Baremetal recreation may fool the heat stack.
Affects | Status | Importance | Assigned to | Milestone | |
---|---|---|---|---|---|
tripleo |
Expired
|
Medium
|
Unassigned |
Bug Description
We've seen a problem (recreatable in the lab here) related to baremetal use of the devtest scripts.
The situation is this: a running (virtualised) seed booting a (single-node) undercloud on real tin, which in turn boots a (multiple-node) overcloud.
Running "devtest.sh --trash-my-machine -c" causes the heat stack to get confused.
(We think that the reason why "-c" is critical is that the devtest script moves onto the heat stack-create step quickly; without this, the intervening DIB step will mean that this bug doesn't get triggered.)
What appears to happen is this: the running undercloud has a running o-c-c which is polling for metadata. It gets refreshed metadata from heat as the stack-create happens. o-c-c runs to completion on the node and posts success to its wait condition in the heat stack on the seed. All this happens before the seed has a chance to reboot and refresh the node.
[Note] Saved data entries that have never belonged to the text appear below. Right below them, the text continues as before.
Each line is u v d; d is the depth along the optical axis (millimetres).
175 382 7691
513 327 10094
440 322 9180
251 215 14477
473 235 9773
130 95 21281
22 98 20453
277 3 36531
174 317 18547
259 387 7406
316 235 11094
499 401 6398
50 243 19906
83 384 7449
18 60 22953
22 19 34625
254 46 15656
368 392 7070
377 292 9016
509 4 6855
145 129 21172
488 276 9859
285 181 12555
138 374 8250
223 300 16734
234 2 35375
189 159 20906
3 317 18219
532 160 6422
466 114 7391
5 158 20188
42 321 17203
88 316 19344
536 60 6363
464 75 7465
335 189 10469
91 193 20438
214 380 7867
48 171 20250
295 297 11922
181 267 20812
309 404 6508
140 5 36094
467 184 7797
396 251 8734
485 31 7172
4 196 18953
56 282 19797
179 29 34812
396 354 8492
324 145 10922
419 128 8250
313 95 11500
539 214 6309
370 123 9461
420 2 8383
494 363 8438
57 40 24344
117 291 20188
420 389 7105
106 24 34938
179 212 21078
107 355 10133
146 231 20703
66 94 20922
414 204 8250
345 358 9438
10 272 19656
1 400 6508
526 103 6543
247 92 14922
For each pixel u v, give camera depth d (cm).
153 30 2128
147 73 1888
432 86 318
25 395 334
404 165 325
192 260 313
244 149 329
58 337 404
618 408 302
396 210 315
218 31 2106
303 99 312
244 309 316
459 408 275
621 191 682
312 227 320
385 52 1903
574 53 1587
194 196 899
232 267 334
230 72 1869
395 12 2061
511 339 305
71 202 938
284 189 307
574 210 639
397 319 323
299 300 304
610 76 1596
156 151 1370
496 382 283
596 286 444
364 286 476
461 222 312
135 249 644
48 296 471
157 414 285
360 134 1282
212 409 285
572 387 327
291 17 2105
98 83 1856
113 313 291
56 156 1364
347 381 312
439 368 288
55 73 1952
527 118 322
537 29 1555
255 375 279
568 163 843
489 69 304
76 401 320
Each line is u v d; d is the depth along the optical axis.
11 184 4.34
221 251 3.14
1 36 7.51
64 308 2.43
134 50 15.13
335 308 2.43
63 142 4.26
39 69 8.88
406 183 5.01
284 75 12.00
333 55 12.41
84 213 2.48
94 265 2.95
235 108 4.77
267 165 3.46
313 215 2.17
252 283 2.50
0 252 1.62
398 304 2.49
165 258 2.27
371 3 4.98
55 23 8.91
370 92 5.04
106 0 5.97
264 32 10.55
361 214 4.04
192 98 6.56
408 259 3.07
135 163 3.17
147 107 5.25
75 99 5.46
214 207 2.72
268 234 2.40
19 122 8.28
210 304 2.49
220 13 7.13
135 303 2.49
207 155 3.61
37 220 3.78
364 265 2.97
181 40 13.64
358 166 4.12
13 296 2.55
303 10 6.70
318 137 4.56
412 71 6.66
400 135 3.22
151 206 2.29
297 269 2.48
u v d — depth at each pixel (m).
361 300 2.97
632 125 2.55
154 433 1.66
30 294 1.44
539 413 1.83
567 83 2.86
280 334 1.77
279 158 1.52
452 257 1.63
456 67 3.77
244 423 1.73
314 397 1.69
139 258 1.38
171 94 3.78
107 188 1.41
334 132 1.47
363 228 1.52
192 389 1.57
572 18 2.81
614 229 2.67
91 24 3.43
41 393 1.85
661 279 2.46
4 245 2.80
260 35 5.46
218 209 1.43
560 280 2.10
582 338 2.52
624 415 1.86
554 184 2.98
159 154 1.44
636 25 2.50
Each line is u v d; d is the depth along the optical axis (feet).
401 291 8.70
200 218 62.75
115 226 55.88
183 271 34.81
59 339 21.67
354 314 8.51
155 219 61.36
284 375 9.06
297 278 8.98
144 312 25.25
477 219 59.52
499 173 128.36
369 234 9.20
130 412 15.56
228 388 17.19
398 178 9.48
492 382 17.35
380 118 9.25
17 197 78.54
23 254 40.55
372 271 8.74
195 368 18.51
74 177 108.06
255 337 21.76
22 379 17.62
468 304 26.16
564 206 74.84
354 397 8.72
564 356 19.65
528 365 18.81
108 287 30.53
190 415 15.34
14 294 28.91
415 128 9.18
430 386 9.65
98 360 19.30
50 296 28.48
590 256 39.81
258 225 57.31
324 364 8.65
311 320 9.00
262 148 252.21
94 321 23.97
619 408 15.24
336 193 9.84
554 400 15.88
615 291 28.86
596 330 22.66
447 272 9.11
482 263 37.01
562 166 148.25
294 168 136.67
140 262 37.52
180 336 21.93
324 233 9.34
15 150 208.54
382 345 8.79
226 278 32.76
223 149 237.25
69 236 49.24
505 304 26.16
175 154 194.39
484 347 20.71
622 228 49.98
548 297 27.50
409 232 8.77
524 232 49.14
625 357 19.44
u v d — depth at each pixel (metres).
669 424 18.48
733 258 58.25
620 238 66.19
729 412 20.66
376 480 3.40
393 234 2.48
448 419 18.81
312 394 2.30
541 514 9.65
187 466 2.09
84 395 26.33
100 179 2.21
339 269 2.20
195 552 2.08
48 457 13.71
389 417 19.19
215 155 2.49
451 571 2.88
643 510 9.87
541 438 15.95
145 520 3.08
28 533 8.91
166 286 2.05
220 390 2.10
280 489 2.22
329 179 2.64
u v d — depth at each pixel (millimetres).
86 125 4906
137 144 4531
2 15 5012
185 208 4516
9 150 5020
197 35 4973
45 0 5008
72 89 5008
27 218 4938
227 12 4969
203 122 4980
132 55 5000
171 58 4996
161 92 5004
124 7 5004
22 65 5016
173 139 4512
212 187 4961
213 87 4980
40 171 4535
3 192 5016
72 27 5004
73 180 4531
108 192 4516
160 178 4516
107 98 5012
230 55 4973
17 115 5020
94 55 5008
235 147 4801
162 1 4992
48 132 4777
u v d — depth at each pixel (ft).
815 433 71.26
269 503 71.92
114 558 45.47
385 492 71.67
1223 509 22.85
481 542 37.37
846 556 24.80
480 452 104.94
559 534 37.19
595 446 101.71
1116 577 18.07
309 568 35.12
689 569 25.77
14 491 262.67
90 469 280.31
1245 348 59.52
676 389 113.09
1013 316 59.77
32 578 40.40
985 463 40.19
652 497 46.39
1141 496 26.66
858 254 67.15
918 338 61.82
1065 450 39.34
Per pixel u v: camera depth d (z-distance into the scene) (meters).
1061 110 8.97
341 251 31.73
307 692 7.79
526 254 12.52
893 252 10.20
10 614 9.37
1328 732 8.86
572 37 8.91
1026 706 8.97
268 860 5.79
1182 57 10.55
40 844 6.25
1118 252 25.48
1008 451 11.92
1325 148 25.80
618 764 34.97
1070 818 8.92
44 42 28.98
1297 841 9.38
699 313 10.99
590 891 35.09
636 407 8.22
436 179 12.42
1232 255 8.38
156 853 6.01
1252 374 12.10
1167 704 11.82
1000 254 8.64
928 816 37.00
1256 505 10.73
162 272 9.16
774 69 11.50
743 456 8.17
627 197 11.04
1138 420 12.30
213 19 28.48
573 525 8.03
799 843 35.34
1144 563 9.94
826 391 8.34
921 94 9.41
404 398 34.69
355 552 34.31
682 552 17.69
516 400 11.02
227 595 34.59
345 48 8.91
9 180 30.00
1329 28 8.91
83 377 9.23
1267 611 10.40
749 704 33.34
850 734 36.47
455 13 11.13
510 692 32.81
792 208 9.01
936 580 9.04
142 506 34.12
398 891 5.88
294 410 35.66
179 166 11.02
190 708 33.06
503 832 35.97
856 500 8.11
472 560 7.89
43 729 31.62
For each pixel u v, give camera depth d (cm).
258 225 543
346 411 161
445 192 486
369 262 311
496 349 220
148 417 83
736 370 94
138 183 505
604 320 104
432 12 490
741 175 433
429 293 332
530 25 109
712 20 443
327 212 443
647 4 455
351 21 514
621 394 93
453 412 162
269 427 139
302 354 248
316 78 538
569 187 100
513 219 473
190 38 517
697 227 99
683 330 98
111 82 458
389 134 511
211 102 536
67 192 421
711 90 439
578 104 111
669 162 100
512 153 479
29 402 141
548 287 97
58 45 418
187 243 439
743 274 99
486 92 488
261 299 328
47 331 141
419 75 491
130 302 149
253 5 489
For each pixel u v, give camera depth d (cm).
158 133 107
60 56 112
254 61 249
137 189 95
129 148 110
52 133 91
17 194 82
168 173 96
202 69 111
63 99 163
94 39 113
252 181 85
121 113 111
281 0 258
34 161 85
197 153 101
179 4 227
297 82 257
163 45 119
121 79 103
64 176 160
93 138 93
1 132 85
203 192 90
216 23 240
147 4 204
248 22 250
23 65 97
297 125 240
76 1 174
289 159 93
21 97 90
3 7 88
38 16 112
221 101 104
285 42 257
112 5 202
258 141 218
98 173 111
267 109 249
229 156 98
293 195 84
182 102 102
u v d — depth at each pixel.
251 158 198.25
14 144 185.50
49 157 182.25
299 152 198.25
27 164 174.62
It's not clear if this is fundamentally down to nova baremetal populating the metadata for the new instance too early (perhaps it should wait until the image loader is able to start imaging the node?)
Changed in tripleo: | |
status: | Confirmed → Triaged |
importance: | Undecided → Medium |
(Whether the timing of the "-c" flag actually does mean this doesn't happen, or we just got lucky, I don't know.)
This obviously doesn't show if you heat stack-delete between runs; however, in the case of partially-working underclouds (or overclouds), if the stack-delete wedges for some reason - or the seed is unable to complete that for other reasons - the running baremetal node state may still compromise this process.